■ The task: Print, in exact form, the lines below from the one containing "ver detalhe" through the one containing "gastouders zich blijven", and omit all others.

■ Information supplied:

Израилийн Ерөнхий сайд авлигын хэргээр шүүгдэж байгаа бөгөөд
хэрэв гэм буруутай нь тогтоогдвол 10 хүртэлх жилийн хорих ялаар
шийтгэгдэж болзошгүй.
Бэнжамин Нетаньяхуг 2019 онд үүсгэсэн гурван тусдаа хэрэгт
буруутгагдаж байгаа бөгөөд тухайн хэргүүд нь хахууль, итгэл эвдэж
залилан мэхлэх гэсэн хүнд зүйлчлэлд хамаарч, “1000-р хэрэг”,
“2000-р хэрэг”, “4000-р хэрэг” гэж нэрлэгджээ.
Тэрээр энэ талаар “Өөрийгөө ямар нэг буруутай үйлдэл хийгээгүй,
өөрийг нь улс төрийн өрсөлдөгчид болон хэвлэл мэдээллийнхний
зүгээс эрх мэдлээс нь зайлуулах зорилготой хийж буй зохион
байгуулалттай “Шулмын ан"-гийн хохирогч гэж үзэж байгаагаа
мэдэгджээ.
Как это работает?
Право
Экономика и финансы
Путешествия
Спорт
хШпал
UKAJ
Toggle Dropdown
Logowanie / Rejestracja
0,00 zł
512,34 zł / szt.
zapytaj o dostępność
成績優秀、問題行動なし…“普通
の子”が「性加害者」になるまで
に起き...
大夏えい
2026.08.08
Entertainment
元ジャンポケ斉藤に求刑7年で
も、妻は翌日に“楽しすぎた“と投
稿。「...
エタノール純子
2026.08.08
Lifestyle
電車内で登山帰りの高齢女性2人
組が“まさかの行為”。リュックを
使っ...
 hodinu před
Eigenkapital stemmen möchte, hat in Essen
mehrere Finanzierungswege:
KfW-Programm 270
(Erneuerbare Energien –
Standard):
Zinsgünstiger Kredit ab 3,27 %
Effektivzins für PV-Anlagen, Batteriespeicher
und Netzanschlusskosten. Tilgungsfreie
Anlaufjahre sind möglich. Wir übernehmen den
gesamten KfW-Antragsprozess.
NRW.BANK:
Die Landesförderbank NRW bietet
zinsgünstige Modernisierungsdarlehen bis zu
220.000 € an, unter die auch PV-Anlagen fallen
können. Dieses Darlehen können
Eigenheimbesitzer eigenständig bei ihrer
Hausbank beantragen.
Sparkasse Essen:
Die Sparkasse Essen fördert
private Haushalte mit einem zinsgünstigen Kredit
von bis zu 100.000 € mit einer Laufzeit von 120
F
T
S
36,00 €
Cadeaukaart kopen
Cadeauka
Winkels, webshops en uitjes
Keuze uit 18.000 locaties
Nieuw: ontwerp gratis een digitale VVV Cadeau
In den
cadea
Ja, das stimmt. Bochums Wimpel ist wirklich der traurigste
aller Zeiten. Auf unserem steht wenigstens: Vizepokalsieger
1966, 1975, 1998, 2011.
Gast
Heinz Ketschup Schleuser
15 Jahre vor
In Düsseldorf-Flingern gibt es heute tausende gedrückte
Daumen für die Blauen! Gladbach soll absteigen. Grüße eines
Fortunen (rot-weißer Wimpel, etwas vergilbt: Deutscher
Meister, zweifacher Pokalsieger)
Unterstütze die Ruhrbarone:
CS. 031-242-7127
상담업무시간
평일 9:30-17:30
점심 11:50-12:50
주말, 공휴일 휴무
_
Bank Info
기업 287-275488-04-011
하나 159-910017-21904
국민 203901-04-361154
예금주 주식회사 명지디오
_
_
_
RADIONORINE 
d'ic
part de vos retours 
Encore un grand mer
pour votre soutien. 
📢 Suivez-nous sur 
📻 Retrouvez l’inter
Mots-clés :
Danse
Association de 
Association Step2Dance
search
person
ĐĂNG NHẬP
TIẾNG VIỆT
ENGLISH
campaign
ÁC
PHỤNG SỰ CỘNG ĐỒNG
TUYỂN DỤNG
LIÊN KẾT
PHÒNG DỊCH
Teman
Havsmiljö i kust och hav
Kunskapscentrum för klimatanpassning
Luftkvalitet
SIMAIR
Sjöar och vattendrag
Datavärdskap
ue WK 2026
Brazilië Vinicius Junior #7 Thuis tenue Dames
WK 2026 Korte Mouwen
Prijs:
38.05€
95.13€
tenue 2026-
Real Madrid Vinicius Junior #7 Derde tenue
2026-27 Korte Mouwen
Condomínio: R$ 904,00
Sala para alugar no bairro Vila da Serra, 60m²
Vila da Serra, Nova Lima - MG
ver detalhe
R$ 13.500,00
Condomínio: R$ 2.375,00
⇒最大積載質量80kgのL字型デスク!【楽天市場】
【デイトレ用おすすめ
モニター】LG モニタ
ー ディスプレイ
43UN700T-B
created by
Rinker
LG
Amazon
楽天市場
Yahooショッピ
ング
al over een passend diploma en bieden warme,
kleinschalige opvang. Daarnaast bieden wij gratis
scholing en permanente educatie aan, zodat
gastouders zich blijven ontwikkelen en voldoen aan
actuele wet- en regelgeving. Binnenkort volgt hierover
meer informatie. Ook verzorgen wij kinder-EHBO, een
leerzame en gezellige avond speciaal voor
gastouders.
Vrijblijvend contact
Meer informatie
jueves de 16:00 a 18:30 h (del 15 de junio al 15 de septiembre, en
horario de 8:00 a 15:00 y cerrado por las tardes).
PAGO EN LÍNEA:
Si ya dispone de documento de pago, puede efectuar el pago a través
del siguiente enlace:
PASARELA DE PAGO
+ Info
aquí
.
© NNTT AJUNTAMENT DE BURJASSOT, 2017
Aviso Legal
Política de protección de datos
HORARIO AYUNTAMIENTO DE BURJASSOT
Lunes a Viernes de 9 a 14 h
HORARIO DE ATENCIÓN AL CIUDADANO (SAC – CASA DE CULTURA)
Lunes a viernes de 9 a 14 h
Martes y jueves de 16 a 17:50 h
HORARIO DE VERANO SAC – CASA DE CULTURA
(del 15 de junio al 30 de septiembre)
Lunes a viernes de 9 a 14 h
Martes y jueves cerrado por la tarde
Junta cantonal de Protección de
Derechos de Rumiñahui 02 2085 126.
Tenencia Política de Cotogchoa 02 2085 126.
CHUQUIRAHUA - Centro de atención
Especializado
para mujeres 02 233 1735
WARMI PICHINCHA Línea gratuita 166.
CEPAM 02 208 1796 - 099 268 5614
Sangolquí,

■ Written response:
ver detalhe
R$ 13.500,00
Condomínio: R$ 2.375,00
⇒最大積載質量80kgのL字型デスク!【楽天市場】
【デイトレ用おすすめ
モニター】LG モニタ
ー ディスプレイ
43UN700T-B
created by
Rinker
LG
Amazon
楽天市場
Yahooショッピ
ング
al over een passend diploma en bieden warme,
kleinschalige opvang. Daarnaast bieden wij gratis
scholing en permanente educatie aan, zodat
gastouders zich blijven ontwikkelen en voldoen aan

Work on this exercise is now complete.